Thursday, May 22, 2014

Book Review: Insurgent


While Insurgent picks up right where Divergent left off, I somehow felt that I had missed a beat in between the two stories.  Whereas I couldn't put Divergent down, I found myself having to pause in Insurgent a few times to gather my thoughts and make sure I knew what was going on.  Even then, I still felt overwhelmed.

There's a solid chance that this was all my fault and not Veronica Roth's.  I was coming off a massive three-day migraine bender when I read the bulk of Insurgent, and my system was hyped up on the steriods that my neurologist had prescribed to break the migraine cycle.  Therefore, I found myself in the weird position of experiencing some of hallucinatory effects that Roth's characters suffered right along with them.  This made it very easy to sympathize with them but very difficult to grasp the greater implications of the story.

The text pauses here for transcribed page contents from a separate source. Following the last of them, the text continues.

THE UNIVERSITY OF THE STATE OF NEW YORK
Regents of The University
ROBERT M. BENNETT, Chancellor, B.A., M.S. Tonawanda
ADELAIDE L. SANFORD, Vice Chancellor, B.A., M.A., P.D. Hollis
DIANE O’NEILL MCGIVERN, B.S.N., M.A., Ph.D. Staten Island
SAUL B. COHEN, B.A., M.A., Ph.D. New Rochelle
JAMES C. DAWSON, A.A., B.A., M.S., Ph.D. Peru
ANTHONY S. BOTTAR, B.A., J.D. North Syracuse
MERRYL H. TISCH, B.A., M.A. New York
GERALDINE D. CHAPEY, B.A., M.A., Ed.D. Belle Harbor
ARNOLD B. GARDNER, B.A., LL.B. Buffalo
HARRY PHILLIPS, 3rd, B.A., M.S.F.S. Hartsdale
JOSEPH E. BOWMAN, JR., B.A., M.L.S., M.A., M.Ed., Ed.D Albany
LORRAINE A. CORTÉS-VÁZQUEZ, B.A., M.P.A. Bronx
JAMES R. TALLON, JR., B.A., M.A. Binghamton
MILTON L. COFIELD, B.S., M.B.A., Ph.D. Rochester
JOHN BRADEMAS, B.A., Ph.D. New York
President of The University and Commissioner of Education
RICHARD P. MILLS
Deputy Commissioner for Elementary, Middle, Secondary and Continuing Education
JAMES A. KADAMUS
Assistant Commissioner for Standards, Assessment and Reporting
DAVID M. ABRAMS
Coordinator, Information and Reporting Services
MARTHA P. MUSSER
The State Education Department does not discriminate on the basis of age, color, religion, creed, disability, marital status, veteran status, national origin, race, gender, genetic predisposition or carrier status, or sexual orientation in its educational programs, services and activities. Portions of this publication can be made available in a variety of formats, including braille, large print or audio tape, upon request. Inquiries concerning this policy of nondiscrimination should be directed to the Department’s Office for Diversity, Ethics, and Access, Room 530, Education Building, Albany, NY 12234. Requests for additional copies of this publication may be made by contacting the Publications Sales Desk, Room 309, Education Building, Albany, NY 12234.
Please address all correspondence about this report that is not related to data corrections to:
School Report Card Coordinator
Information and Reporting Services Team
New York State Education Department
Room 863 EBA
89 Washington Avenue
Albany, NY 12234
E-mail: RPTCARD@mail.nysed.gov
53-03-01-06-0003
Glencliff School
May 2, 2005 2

Overall, though, I think I struggled with Insurgent because the ground kept shifting.  Everyone kept double-crossing everyone else.  Tris lied to pretty much everyone at one point or another--including herself.  Every faction double-crossed every other faction, and every faction fell apart to some extent.  Plans were made and fell apart.  No plan ever went like it was supposed to, and even the back-up plans and double-crossing plans never quite panned out.  And then there were all the simulations and injections and mind-control drugs.  It was overwhelming.  I spent the entire book feeling like I was on a search for solid ground and never found it.  Which is probably exactly how Tris felt--so in that regard, the book was very nicely done; I could absolutely relate to the main character's frustration with her constantly shifting state of reality.

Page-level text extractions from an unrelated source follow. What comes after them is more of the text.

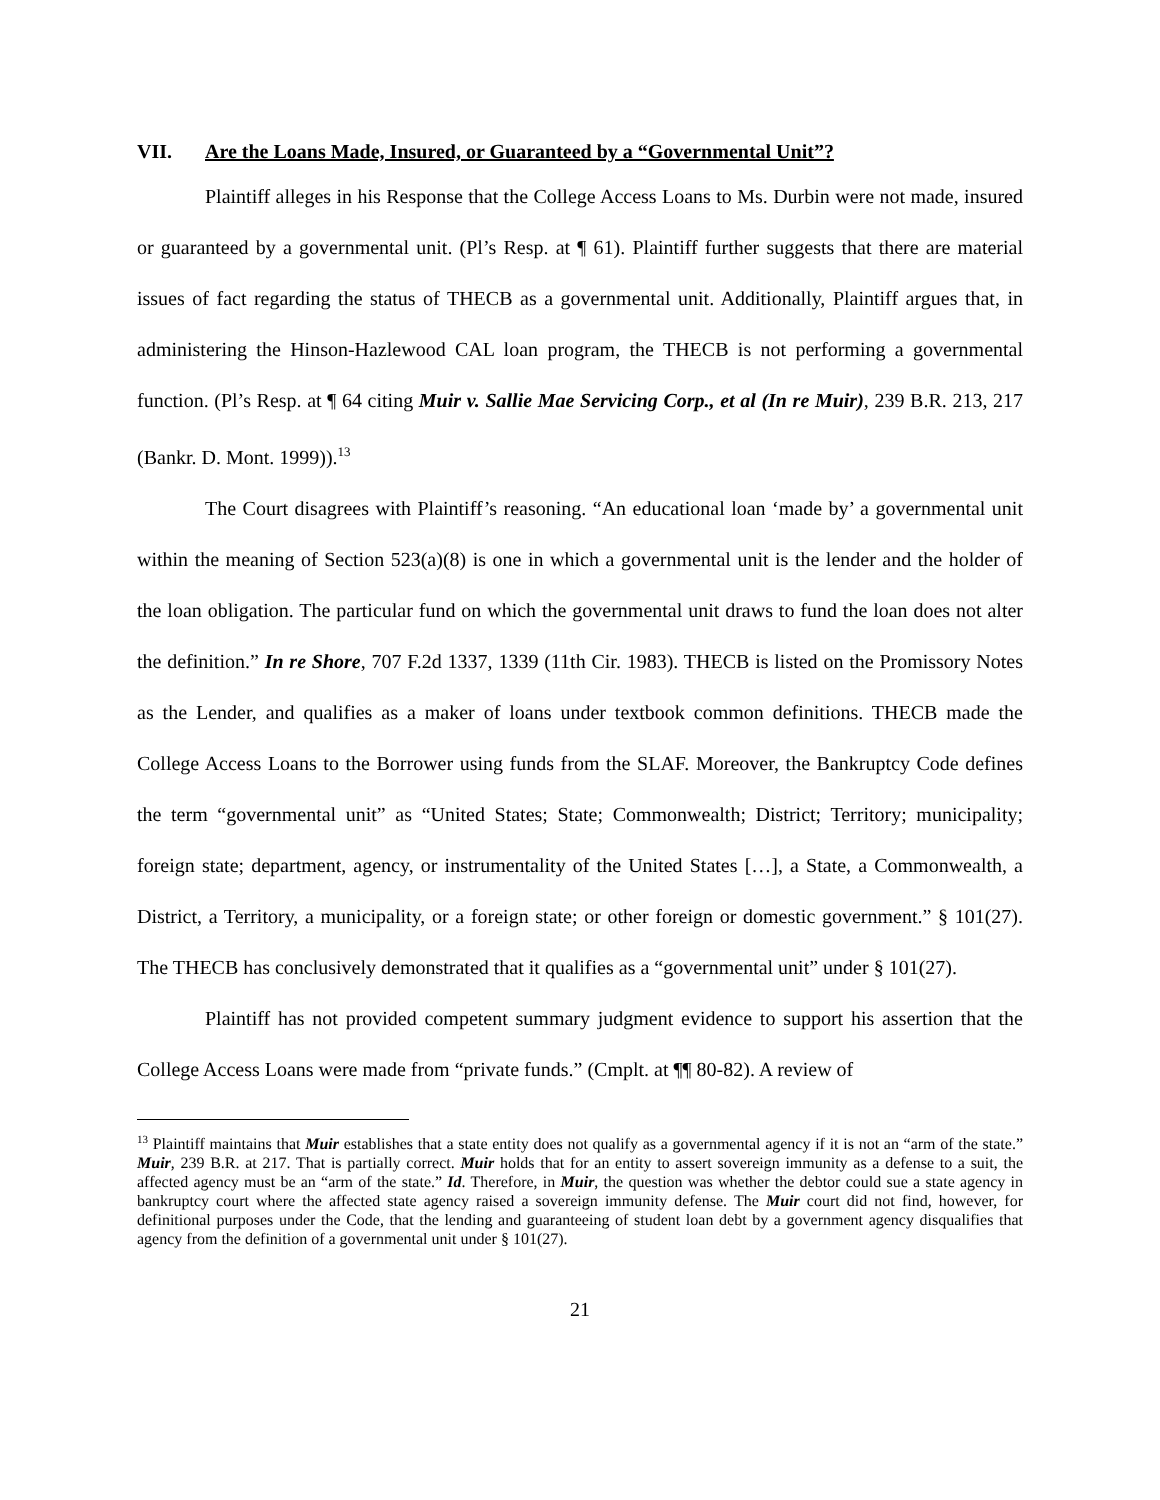VII. Are the Loans Made, Insured, or Guaranteed by a “Governmental Unit”?
Plaintiff alleges in his Response that the College Access Loans to Ms. Durbin were not made, insured or guaranteed by a governmental unit. (Pl’s Resp. at ¶ 61). Plaintiff further suggests that there are material issues of fact regarding the status of THECB as a governmental unit. Additionally, Plaintiff argues that, in administering the Hinson-Hazlewood CAL loan program, the THECB is not performing a governmental function. (Pl’s Resp. at ¶ 64 citing Muir v. Sallie Mae Servicing Corp., et al (In re Muir), 239 B.R. 213, 217 (Bankr. D. Mont. 1999)).<sup>13</sup>
The Court disagrees with Plaintiff’s reasoning. “An educational loan ‘made by’ a governmental unit within the meaning of Section 523(a)(8) is one in which a governmental unit is the lender and the holder of the loan obligation. The particular fund on which the governmental unit draws to fund the loan does not alter the definition.” In re Shore, 707 F.2d 1337, 1339 (11th Cir. 1983). THECB is listed on the Promissory Notes as the Lender, and qualifies as a maker of loans under textbook common definitions. THECB made the College Access Loans to the Borrower using funds from the SLAF. Moreover, the Bankruptcy Code defines the term “governmental unit” as “United States; State; Commonwealth; District; Territory; municipality; foreign state; department, agency, or instrumentality of the United States […], a State, a Commonwealth, a District, a Territory, a municipality, or a foreign state; or other foreign or domestic government.” § 101(27). The THECB has conclusively demonstrated that it qualifies as a “governmental unit” under § 101(27).
Plaintiff has not provided competent summary judgment evidence to support his assertion that the College Access Loans were made from “private funds.” (Cmplt. at ¶¶ 80-82). A review of
<sup>13</sup> Plaintiff maintains that Muir establishes that a state entity does not qualify as a governmental agency if it is not an “arm of the state.” Muir, 239 B.R. at 217. That is partially correct. Muir holds that for an entity to assert sovereign immunity as a defense to a suit, the affected agency must be an “arm of the state.” Id. Therefore, in Muir, the question was whether the debtor could sue a state agency in bankruptcy court where the affected state agency raised a sovereign immunity defense. The Muir court did not find, however, for definitional purposes under the Code, that the lending and guaranteeing of student loan debt by a government agency disqualifies that agency from the definition of a governmental unit under § 101(27).
21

But beyond that, I had a hard time relating to Tris.  Her decisions made absolutely no sense to me.  While some of them were explained satisfactorily after the fact, for the most part, she came off as a completely erratic, irresponsible thrill-seeker.  I understood Tobias even less than her--possibly because he never offered a single word of explanation for what he was doing, yet expected Tris (and everyone else) to be on board with it simply because of who he was.  Clearly I would not have belonged in the Dauntless faction.  But apparently not in Erudite either, because I kind of loathed Caleb.

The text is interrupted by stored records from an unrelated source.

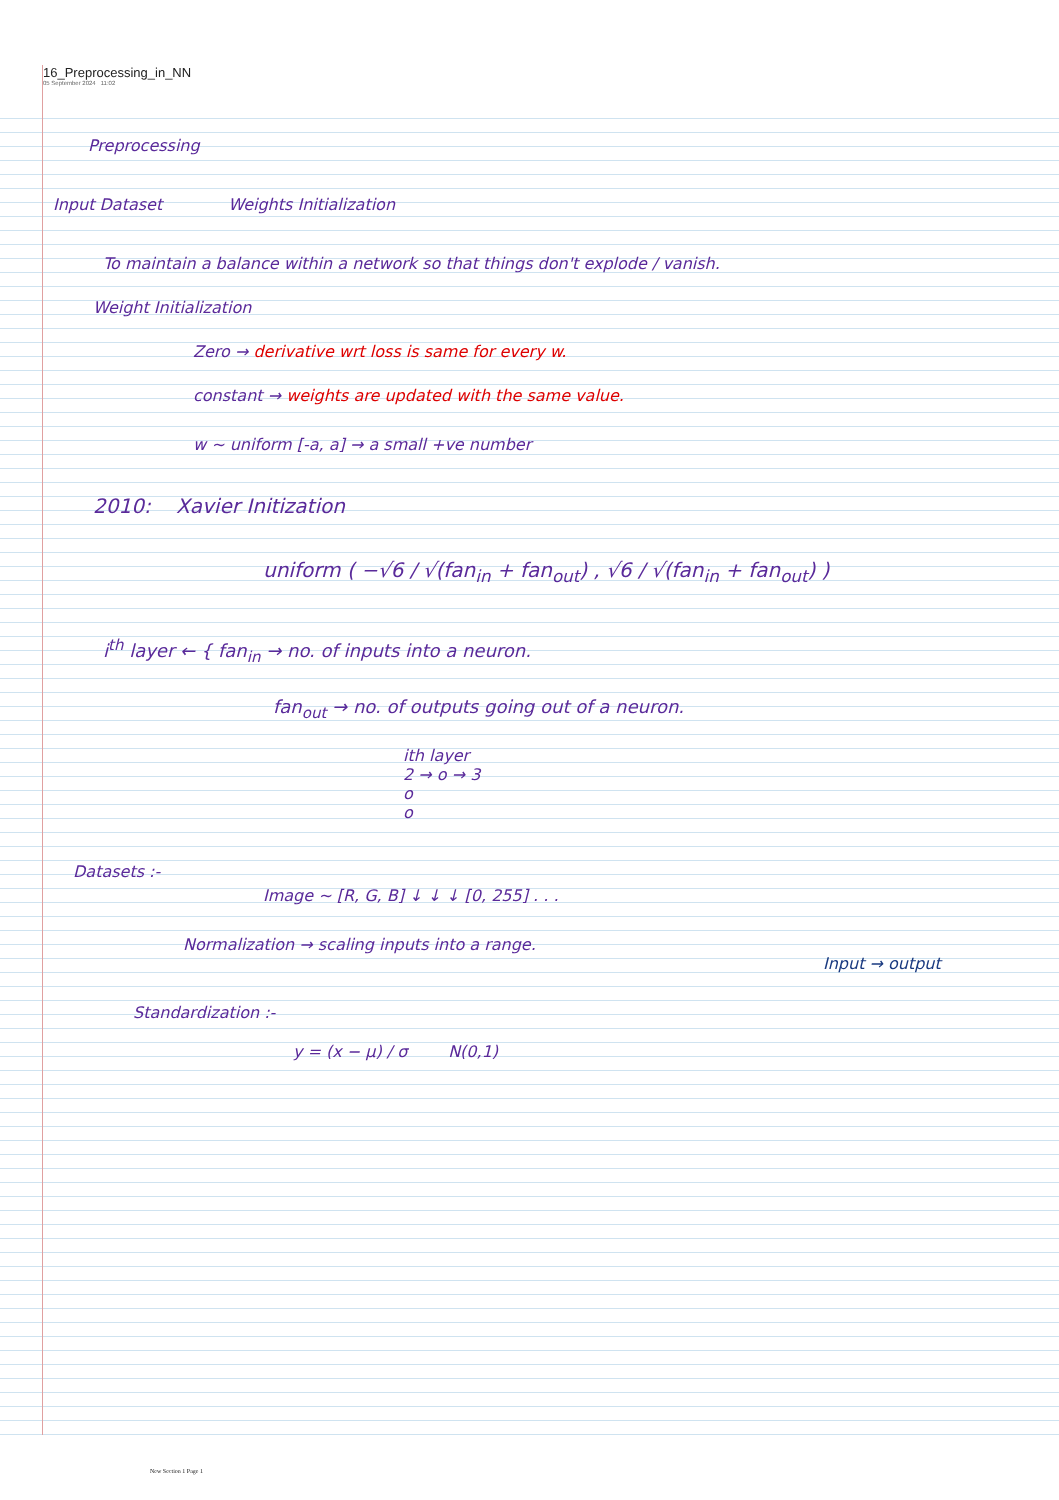16_Preprocessing_in_NN
05 September 2024 11:02
Preprocessing
Input Dataset Weights Initialization
To maintain a balance within a network so that things don't explode / vanish.
Weight Initialization
Zero → derivative wrt loss is same for every w.
constant → weights are updated with the same value.
w ~ uniform [-a, a] → a small +ve number
2010: Xavier Initization
uniform ( −√6 / √(fan<sub>in</sub> + fan<sub>out</sub>) , √6 / √(fan<sub>in</sub> + fan<sub>out</sub>) )
i<sup>th</sup> layer ← { fan<sub>in</sub> → no. of inputs into a neuron.
fan<sub>out</sub> → no. of outputs going out of a neuron.
ith layer
2 → o → 3
o
o
Datasets :-
Image ~ [R, G, B] ↓ ↓ ↓ [0, 255] . . .
Normalization → scaling inputs into a range.
Input → output
Standardization :-
y = (x − μ) / σ N(0,1)
New Section 1 Page 1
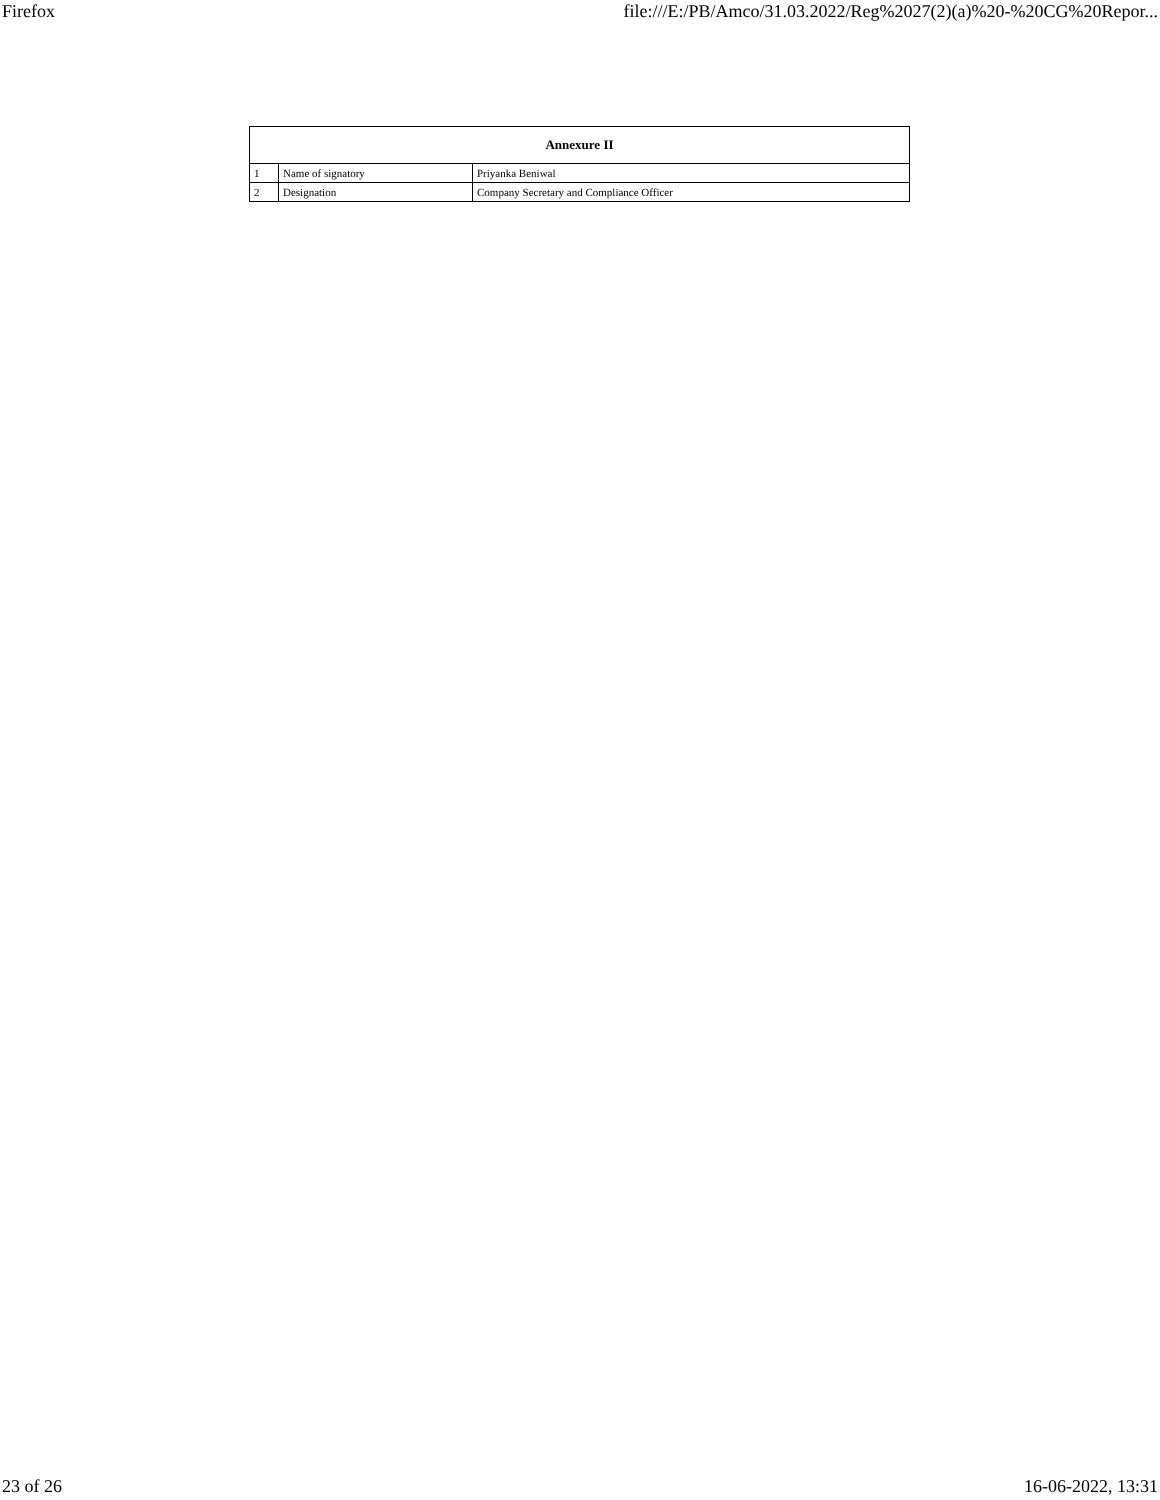Firefox file:///E:/PB/Amco/31.03.2022/Reg%2027(2)(a)%20-%20CG%20Repor...
| Annexure II | | |
| --- | --- | --- |
| 1 | Name of signatory | Priyanka Beniwal |
| 2 | Designation | Company Secretary and Compliance Officer |
23 of 26 16-06-2022, 13:31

I was also very confused by the timeline of the novel; I generally thought that only a day or two had passed and then Tris would make mention of several weeks going by.

With all of that being said, I did still find it to be an extremely intriguing story.... but I did have the feeling that Insurgent was somewhat a necessary middle step between Divergent (which was an excellent novel) and Allegient (which I'm hoping will be excellent in its own right).